Vom Nachttisch geräumt
Schon wieder nichts als Abendland
Von Arno Widmann
20.11.2018. Die schönsten Bibliotheken der Welt, verspricht uns der Taschen Verlag mit einem opulenten Bildband von Massimo Listri. Aber die Welt ist so viel größer als hier gezeigt.
Ich las den Band erst nicht, sondern blätterte ihn durch. Notierte mir, wie langweilig all diese unbenutzten prächtigen Barocksäle aussahen und wie abstoßend die Gitter vor den Büchern wirkten. Präsenzbibliotheken, die nur noch zum Anschauen da zu sein schienen. Eine schöne Bibliothek ist in meinen Augen, dachte ich, eine Bibliothek, in der Menschen nicht nur sitzen und lesen und schreiben, sondern in der sie nach Büchern suchen. Ohne Leben gibt es, schoss mir durch den Kopf, keine Schönheit. Was auf dem schweren Glanzpapier dieses Buches festgehalten wird, sind die geschminkten Leichname von Bibliotheken.

Aber als ich las, dass Giambattista Vico in dieser Bibliothek seine "Scienza Nuova" schrieb, da sah ich den Tisch, an den ich mich hatte setzen wollen, mit ganz anderen Augen. Aber der Tisch stammt nicht aus dem 18. Jahrhundert. Er ist jüngeren Datums. An ihm ist nicht die "Die neue Wissenschaft über die gemeinschaftliche Natur der Völker" entstanden, einem Buch, das man als die Gründungsurkunde der Soziologie betrachten könnte. Aber irgendwo hier saß der Mann, der seiner Zeit so weit voraus war, dass sie ihn übersah.
Superlative sind außerhalb des Sports fast immer unsinnig. "Die schönsten Bibliotheken der Welt" ist dagegen einfach gelogen. 17 der 55 stehen in Italien, acht in Deutschland und sieben in Österreich, fünf in Frankreich. England ist gerade mal mit zwei Bibliotheken vertreten, die USA mit einer. Es handelt sich ausschließlich um Bibliotheken der westlichen Welt. Die Bibliotheken der islamischen Welt, die Indiens und Chinas, Japans und Koreas kommen nicht vor.

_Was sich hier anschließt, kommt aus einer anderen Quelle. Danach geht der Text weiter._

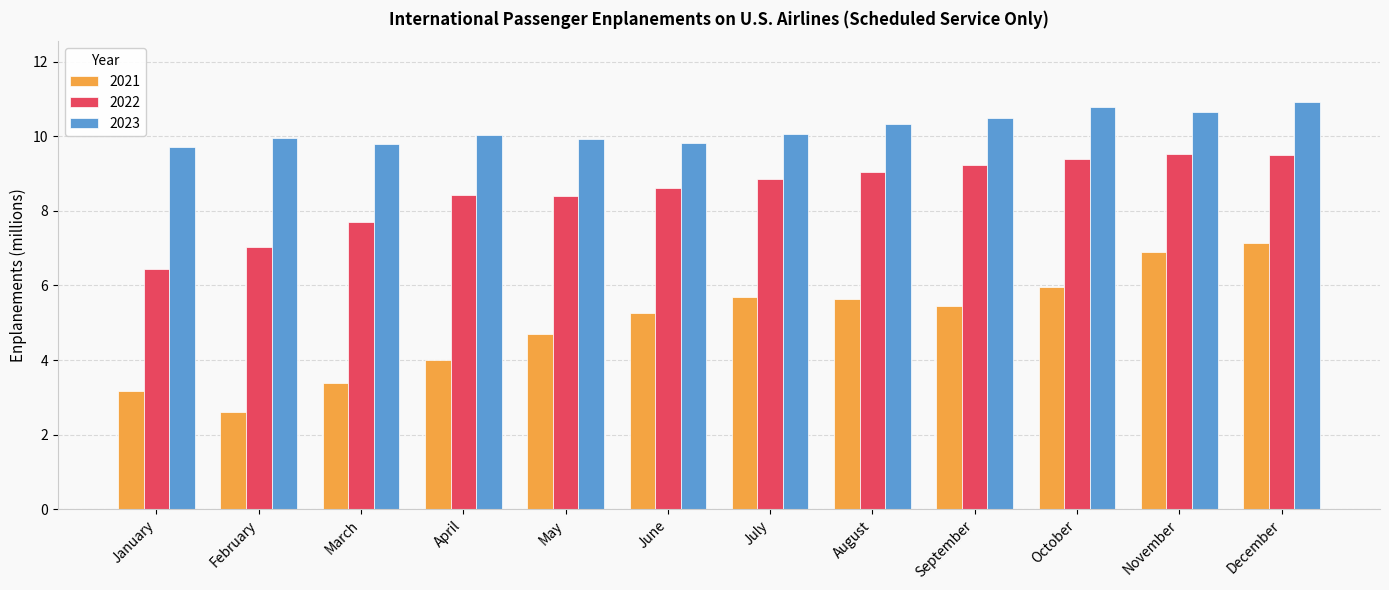

What is the approximate value of 2022 at May?

8.4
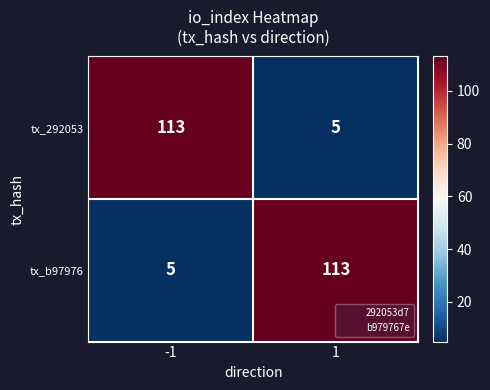

What is the total value across all series at -1?

118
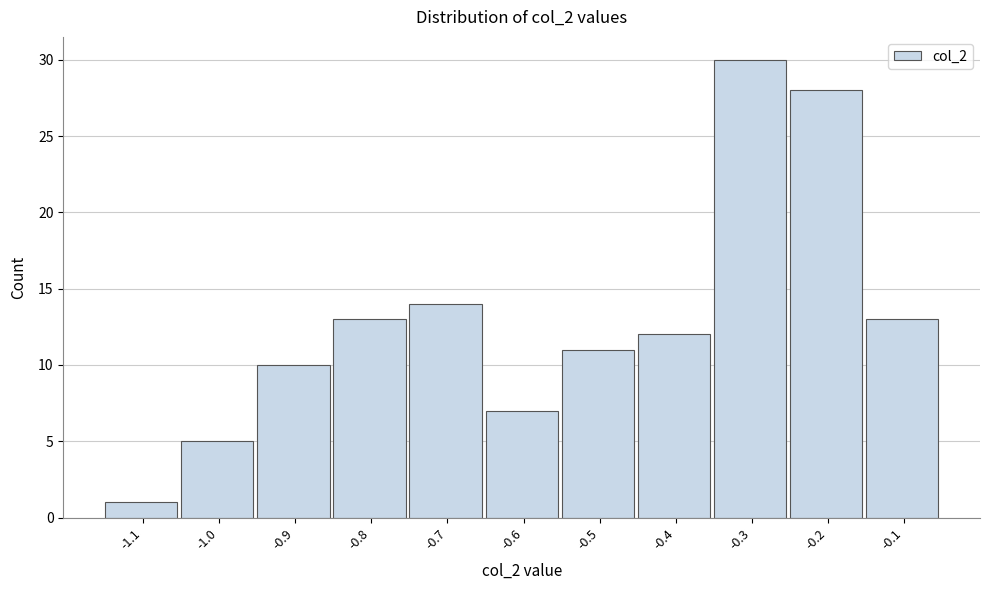

Reading right to left, list all the values displayed in this chart.

-0.1=13	-0.2=28	-0.3=30	-0.4=12	-0.5=11	-0.6=7	-0.7=14	-0.8=13	-0.9=10	-1.0=5	-1.1=1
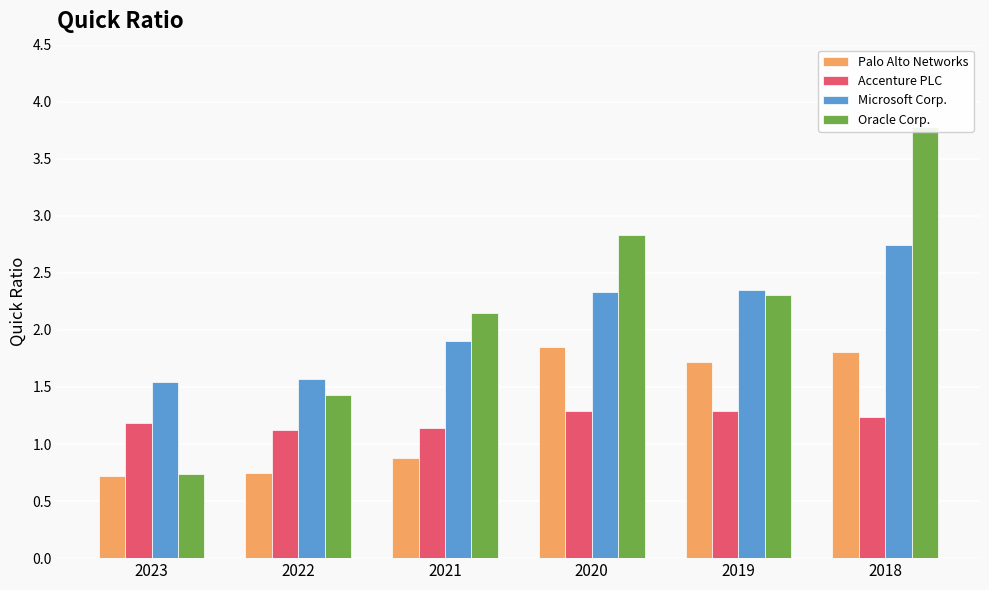

At which label does Palo Alto Networks reach its peak?

2020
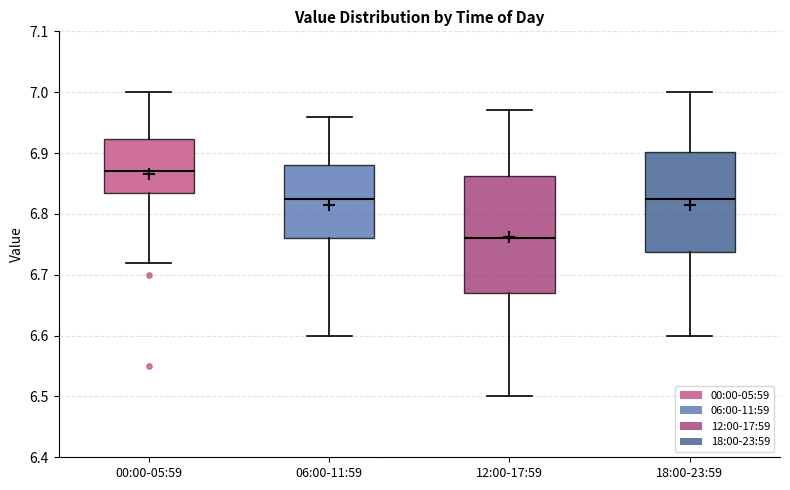

Comparing the boxes themselves (not the whiskers), which one is the tallest?

12:00-17:59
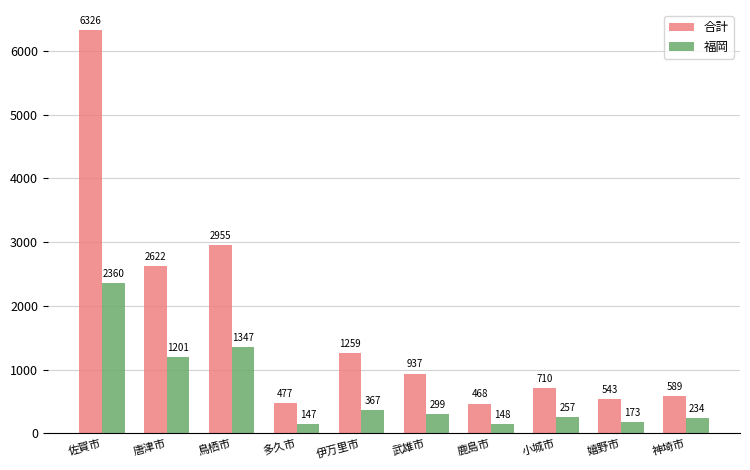

What is the spread (max minus min) of values at 武雄市?

638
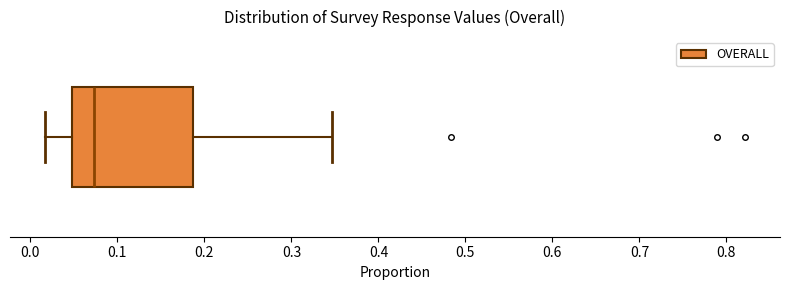

Where is the left edge of the box on the x-axis? The values are not printed on the chart, so give them approximately, as read against the axis.

0.05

Die Welt - das ist mal wieder das christliche Abendland. Viele der im Buch gezeigten Bibliotheken waren sogenannte Universalbibliotheken. Das Buch bietet, trotz der prachtvollen Aufnahmen Massimo Listris, nicht, was der Titel verspricht, sondern eine gerade mal eine Provinzposse des Themas.
Massimo Listri: Die schönsten Bibliotheken der Welt, Taschen Verlag, Texte in Englisch, Deutsch und Französisch von Georg Ruppel und Elisabeth Sladek, 29 x 39,5 cm, 560 Seiten, mit zahlreichen vierfarbigen Aufnahmen, 150 Euro.